De salto alto, Alexandre Dias chuta o ar. O stiletto faz uma parábola no ar. “Isso aqui faz um estrago”, ri ele.
A demonstração faz parte de uma aula de “autodefesa e autopreservação” ministrada por Dias no sábado (15) em Brasília.
No chão de grama, bandeiras do arco-íris eram estendidas à guisa de cangas para abrigar os 20 alunos do grupo, a maioria homens e todos gays, lésbicas ou bissexuais. Na caixinha de som, “I Don’t Feel Like Dancing”, da banda Scissor Sisters.
A iniciativa surgiu em um dos grupos de “segurança LGBT+” criados no WhatsApp no dia 8 de outubro, um dia após a confirmação da ida de Jair Bolsonaro (PSL) e Fernando Haddad (PT) para o segundo turno das eleições.

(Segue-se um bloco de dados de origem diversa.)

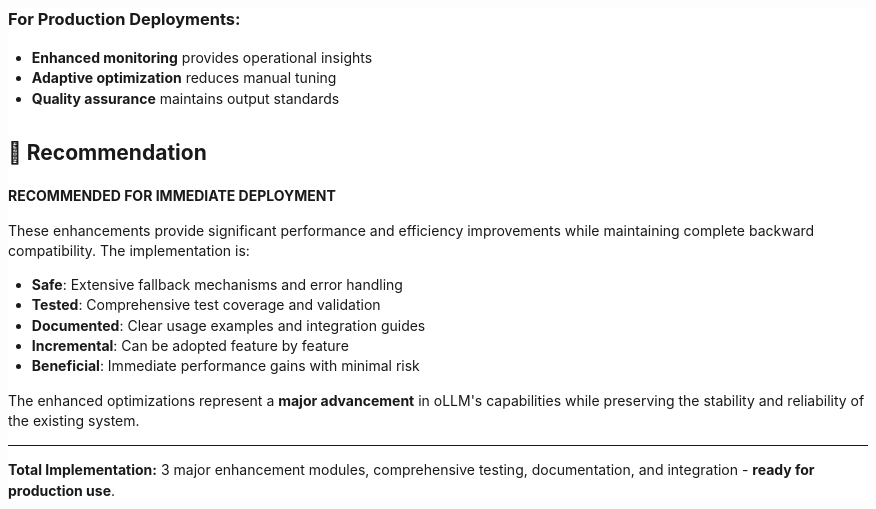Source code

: ### **For Production Deployments:**
- **Enhanced monitoring** provides operational insights
- **Adaptive optimization** reduces manual tuning
- **Quality assurance** maintains output standards

## 🎯 Recommendation

**RECOMMENDED FOR IMMEDIATE DEPLOYMENT**

These enhancements provide significant performance and efficiency improvements while maintaining complete backward compatibility. The implementation is:

- **Safe**: Extensive fallback mechanisms and error handling
- **Tested**: Comprehensive test coverage and validation
- **Documented**: Clear usage examples and integration guides
- **Incremental**: Can be adopted feature by feature
- **Beneficial**: Immediate performance gains with minimal risk

The enhanced optimizations represent a **major advancement** in oLLM's capabilities while preserving the stability and reliability of the existing system.

---

**Total Implementation:** 3 major enhancement modules, comprehensive testing, documentation, and integration - **ready for production use**.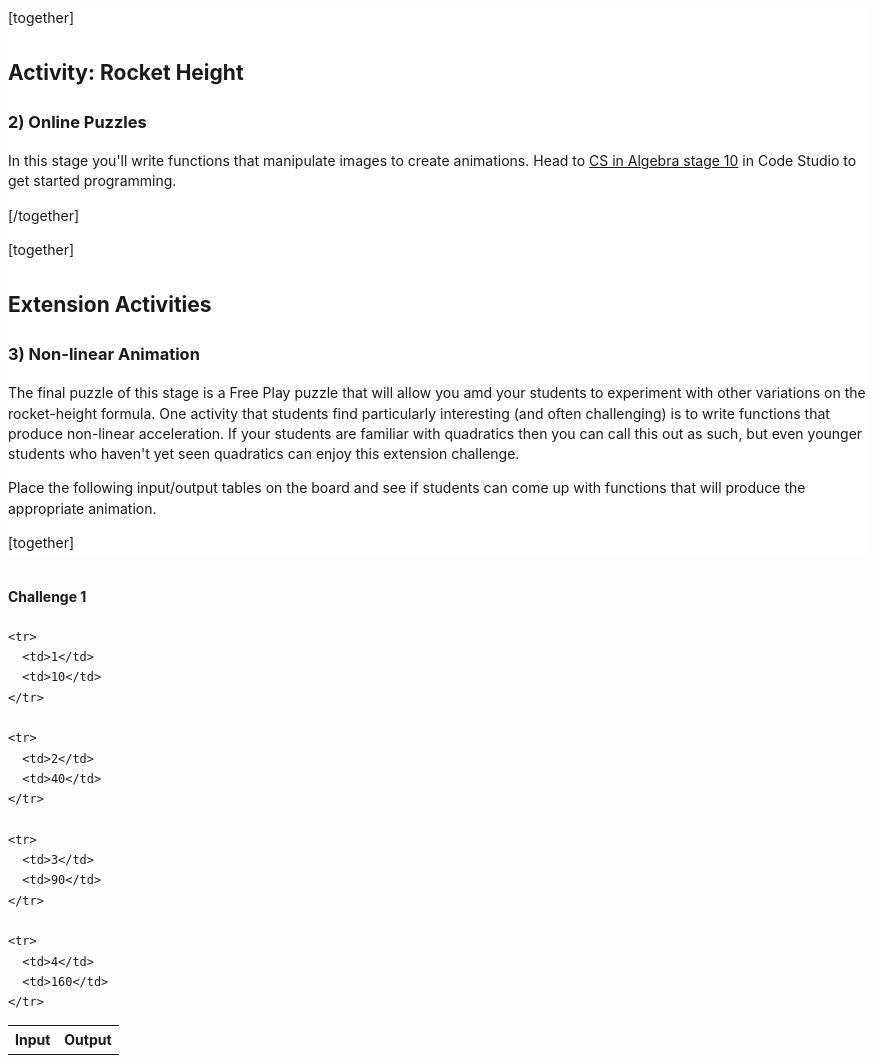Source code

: [together]

## Activity: Rocket Height
### <a name="Activity1"></a> 2) Online Puzzles

In this stage you'll write functions that manipulate images to create animations. Head to [CS in Algebra stage 10](http://studio.code.org/s/algebra/stage/10/puzzle/1) in Code Studio to get started programming.

[/together]

[together]

## Extension Activities
### <a name="Extension"></a> 3) Non-linear Animation

The final puzzle of this stage is a Free Play puzzle that will allow you amd your students to experiment with other variations on the rocket-height formula. One activity that students find particularly interesting (and often challenging) is to write functions that produce non-linear acceleration. If your students are familiar with quadratics then you can call this out as such, but even younger students who haven't yet seen quadratics can enjoy this extension challenge.

Place the following input/output tables on the board and see if students can come up with functions that will produce the appropriate animation.

[together]

<div style="float:left">

<h4>Challenge 1</h4>

<div id="input-table">
  <table>
    <tbody><tr>
      <th>Input</th>
      <th>Output</th>
    </tr>

    <tr>
      <td>1</td>
      <td>10</td>
    </tr>

    <tr>
      <td>2</td>
      <td>40</td>
    </tr>

    <tr>
      <td>3</td>
      <td>90</td>
    </tr>

    <tr>
      <td>4</td>
      <td>160</td>
    </tr>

“A criação foi uma demanda por causa dessa onda de violência que começou a ser sentida na semana antes do primeiro turno e na imediatamente depois”, afirma Julio Cardia, 34, um dos administradores dos grupos.
Pouco mais de uma semana depois, já são seis grupos de 250 pessoas cada que trocam dicas de segurança, denúncias de violência e convocações para mobilizações contra o candidato do PSL.
“É uma boa ferramenta porque possibilita a gente ajudar outra pessoa, ou saber que não dá para ir em algum lugar porque podemos sofrer preconceito lá”, diz o gerente de vendas Hugo Sanroman, 30.
Cardia diz não acreditar que esteja havendo pânico na comunidade LGBT com a perspectiva de eleição de Jair Bolsonaro. Em declarações, o candidato já criticou gays e disse que seria “incapaz de amar um filho homossexual”.
“A gente não avalia isso como pânico, como casos isolados. A violência é uma realidade da nossa população e isso se acentuou com o processo eleitoral. A gente percebeu a que já era demais, mas agora passou do limite”, afirma.
Sanroman concorda. Segundo ele, não se pode colocar “toda a culpa em Bolsonaro”. “Mas ele falou muitas besteiras e aí o pessoal se sentiu mais à vontade para expressar o seu ódio”, afirma.
Em um dos grupos, um usuário indica locais para aulas de Krav Maga, aula de defesa pessoal israelense. Em outra, alerta-se sobre o risco de utilizar aplicativos de paquera no celular, como o Grindr, voltado para o público gay: não publicar fotos do rosto e só sair com amigos de amigos, além de sempre marcar encontros em locais públicos estão entre as dicas.
Numa terceira, um membro pergunta onde conseguir spray de pimenta. Grupos paralelos, focados em mulheres lésbicas, bissexuais e transexuais também foram criados.
“Todo mundo se conhece [na comunidade LGBT]. O que a gente está fazendo agora é se unir e dar encaminhamento para quem às vezes não sabia para onde ir num caso de violência”, diz Cardia.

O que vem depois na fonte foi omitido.